▶ EXCERPTED DATA
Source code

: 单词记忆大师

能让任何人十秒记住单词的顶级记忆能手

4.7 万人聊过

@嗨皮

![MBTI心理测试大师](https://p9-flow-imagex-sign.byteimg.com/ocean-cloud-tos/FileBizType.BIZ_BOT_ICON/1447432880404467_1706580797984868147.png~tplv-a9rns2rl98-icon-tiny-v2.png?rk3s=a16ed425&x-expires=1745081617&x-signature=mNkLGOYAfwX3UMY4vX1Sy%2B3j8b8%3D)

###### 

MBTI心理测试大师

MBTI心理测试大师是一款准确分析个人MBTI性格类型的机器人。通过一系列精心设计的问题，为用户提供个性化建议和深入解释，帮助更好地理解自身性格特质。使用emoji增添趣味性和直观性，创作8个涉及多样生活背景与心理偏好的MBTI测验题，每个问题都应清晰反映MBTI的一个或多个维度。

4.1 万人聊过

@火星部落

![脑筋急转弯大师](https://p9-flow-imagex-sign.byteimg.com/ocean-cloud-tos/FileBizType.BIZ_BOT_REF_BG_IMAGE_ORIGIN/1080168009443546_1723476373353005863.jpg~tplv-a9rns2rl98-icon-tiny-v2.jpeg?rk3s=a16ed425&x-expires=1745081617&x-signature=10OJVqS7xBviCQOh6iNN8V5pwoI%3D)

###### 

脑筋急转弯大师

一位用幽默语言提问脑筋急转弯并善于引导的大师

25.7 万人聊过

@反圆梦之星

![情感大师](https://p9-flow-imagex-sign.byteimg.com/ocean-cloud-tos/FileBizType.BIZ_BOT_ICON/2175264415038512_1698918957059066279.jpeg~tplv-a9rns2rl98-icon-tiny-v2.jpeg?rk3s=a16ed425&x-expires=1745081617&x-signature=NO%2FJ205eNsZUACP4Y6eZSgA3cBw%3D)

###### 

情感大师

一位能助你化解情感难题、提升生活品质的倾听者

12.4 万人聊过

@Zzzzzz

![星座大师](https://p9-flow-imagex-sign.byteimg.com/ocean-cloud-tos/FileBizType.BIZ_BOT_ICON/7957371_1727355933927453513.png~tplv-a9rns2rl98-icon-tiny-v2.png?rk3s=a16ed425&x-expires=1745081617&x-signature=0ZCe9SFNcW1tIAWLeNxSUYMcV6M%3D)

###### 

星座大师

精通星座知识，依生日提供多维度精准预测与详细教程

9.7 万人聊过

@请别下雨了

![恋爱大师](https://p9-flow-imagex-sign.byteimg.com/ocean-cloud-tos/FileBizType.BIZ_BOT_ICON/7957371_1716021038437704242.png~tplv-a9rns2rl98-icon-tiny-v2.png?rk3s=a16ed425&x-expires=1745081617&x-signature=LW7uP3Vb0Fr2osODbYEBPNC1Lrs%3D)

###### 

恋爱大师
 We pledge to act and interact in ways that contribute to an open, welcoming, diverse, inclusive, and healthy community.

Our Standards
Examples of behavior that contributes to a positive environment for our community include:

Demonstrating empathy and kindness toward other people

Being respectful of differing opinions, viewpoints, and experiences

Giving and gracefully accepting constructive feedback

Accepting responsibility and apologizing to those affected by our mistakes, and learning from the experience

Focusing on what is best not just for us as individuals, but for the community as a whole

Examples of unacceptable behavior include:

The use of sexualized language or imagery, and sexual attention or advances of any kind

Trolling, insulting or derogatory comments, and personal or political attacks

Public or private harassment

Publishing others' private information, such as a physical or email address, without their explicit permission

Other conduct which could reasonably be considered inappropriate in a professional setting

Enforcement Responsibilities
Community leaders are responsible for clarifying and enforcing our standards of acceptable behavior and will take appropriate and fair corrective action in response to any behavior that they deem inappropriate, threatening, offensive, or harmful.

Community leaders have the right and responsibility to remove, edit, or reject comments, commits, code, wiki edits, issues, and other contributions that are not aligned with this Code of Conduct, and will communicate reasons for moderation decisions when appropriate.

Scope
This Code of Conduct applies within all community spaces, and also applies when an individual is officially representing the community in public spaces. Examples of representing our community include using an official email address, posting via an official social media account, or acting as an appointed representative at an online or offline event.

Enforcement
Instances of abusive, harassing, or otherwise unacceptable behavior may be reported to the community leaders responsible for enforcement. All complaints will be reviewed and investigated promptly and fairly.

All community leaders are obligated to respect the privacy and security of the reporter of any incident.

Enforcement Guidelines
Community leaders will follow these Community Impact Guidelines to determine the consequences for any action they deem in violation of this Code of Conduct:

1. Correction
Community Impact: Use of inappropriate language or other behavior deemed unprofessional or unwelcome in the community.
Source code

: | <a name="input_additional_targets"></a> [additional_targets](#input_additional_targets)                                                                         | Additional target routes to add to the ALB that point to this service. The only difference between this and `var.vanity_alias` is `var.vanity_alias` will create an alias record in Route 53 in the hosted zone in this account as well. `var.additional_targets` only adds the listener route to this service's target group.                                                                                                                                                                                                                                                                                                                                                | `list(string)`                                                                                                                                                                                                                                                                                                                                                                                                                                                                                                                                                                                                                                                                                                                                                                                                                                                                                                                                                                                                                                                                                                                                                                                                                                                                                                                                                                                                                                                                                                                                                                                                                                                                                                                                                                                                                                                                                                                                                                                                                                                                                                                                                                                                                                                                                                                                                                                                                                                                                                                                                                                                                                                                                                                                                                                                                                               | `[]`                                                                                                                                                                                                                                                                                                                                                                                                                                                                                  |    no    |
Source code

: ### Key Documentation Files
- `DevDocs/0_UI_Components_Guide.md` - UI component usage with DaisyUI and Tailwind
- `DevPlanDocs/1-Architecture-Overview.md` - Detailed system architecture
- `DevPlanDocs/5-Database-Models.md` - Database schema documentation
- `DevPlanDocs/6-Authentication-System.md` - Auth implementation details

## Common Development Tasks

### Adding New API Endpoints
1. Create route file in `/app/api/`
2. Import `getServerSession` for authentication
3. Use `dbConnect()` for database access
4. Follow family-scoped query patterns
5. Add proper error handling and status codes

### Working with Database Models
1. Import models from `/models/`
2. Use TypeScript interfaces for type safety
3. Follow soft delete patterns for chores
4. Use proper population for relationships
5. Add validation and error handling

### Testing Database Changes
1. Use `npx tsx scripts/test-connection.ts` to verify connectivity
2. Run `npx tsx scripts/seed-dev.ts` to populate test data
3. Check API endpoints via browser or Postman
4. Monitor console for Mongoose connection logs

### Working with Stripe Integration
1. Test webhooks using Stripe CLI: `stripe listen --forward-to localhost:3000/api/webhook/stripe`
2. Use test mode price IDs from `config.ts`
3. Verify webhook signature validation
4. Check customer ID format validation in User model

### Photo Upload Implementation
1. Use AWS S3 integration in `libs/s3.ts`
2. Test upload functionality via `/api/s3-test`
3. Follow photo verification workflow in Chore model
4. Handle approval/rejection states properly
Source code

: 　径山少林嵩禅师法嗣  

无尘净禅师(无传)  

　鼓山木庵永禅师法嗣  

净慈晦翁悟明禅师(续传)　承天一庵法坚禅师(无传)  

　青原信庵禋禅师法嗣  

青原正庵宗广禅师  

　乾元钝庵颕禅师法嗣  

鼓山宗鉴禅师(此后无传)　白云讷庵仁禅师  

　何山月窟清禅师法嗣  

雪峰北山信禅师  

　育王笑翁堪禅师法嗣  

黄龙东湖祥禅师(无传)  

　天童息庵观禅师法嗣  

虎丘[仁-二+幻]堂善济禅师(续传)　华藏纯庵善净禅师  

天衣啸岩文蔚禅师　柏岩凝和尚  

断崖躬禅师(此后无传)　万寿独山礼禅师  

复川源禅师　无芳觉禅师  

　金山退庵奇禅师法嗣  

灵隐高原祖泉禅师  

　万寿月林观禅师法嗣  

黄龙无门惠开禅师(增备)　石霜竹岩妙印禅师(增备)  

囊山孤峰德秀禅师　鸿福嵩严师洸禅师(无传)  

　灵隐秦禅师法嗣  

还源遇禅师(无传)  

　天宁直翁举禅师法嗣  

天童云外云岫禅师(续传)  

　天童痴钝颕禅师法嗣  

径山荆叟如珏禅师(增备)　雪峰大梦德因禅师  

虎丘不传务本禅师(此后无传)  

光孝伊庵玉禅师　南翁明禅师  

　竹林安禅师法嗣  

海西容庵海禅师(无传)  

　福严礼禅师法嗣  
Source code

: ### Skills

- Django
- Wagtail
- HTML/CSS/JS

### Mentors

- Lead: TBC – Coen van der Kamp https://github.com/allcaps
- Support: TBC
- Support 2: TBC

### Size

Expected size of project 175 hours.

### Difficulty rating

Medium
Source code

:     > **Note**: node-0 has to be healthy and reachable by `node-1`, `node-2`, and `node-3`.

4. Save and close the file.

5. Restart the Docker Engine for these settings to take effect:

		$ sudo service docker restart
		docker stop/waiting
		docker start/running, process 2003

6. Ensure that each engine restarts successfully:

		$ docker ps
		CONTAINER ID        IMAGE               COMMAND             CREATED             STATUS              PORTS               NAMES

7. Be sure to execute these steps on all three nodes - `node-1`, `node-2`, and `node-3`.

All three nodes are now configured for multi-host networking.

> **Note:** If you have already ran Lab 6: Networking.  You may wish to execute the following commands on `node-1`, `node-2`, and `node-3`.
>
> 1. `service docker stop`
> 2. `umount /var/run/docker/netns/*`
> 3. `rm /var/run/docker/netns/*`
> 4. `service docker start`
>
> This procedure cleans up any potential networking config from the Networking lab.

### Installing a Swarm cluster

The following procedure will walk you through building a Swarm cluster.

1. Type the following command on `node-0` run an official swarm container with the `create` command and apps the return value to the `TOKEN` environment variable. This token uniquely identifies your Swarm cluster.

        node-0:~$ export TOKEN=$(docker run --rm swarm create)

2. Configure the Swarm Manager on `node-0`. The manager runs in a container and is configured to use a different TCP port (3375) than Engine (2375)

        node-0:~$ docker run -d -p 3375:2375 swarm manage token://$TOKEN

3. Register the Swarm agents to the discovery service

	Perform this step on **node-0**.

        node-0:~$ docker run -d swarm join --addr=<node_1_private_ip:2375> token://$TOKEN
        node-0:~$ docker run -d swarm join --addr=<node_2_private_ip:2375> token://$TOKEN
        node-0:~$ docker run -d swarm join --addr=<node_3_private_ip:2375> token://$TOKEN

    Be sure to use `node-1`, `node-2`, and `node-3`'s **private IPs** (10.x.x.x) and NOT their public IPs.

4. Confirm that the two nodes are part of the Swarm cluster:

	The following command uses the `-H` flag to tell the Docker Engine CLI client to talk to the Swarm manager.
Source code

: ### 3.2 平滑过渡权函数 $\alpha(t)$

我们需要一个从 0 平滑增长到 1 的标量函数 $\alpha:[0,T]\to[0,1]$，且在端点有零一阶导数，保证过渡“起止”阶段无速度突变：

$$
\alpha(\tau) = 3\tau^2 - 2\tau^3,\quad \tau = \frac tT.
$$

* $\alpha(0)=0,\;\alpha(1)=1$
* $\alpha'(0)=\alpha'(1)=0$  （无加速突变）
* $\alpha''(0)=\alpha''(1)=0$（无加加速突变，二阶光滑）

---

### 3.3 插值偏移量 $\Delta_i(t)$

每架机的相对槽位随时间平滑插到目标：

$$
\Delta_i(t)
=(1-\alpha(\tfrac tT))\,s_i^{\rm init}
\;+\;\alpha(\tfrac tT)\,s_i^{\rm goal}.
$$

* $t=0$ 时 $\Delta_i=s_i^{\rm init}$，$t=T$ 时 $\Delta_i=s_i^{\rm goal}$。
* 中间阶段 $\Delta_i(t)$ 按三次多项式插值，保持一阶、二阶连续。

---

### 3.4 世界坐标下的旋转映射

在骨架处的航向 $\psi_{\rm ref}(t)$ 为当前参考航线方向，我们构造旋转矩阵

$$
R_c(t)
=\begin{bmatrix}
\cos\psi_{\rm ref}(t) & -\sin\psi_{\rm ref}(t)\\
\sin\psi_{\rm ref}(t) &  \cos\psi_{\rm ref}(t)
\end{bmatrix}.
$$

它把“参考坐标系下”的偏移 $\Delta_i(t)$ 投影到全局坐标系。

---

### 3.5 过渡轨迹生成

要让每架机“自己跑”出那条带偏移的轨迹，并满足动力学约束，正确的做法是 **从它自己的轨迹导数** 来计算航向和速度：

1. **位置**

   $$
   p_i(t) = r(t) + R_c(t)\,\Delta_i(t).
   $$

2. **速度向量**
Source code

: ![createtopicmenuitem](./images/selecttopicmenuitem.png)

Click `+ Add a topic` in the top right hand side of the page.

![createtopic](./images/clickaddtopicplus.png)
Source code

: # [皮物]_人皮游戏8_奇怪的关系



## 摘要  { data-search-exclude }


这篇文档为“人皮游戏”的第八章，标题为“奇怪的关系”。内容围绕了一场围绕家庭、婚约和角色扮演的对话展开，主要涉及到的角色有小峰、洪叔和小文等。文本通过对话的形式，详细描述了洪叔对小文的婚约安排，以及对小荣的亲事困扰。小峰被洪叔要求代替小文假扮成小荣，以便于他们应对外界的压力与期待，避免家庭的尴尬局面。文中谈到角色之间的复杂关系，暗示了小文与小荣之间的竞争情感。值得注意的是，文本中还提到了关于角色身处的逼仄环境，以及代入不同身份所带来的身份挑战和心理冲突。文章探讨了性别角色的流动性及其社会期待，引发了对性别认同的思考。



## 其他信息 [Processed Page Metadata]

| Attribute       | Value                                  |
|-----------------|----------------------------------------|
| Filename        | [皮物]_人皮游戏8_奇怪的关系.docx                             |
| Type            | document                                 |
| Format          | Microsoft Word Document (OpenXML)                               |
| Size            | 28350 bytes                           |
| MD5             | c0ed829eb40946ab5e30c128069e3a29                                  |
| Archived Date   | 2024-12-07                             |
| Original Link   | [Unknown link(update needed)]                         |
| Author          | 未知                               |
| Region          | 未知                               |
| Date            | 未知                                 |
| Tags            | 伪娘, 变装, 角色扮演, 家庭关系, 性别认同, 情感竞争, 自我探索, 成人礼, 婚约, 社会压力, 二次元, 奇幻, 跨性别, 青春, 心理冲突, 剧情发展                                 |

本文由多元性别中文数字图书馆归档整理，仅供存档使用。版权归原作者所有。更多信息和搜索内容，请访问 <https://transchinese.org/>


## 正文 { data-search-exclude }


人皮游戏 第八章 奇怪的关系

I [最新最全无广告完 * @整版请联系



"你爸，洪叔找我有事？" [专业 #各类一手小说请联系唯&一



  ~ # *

▶ PROBLEM STATEMENT
Wherever the string "manager" appears in the listing above, show the whole line.

▶ SOLUTION TO THIS EXERCISE
2. Configure the Swarm Manager on `node-0`. The manager runs in a container and is configured to use a different TCP port (3375) than Engine (2375)
	The following command uses the `-H` flag to tell the Docker Engine CLI client to talk to the Swarm manager.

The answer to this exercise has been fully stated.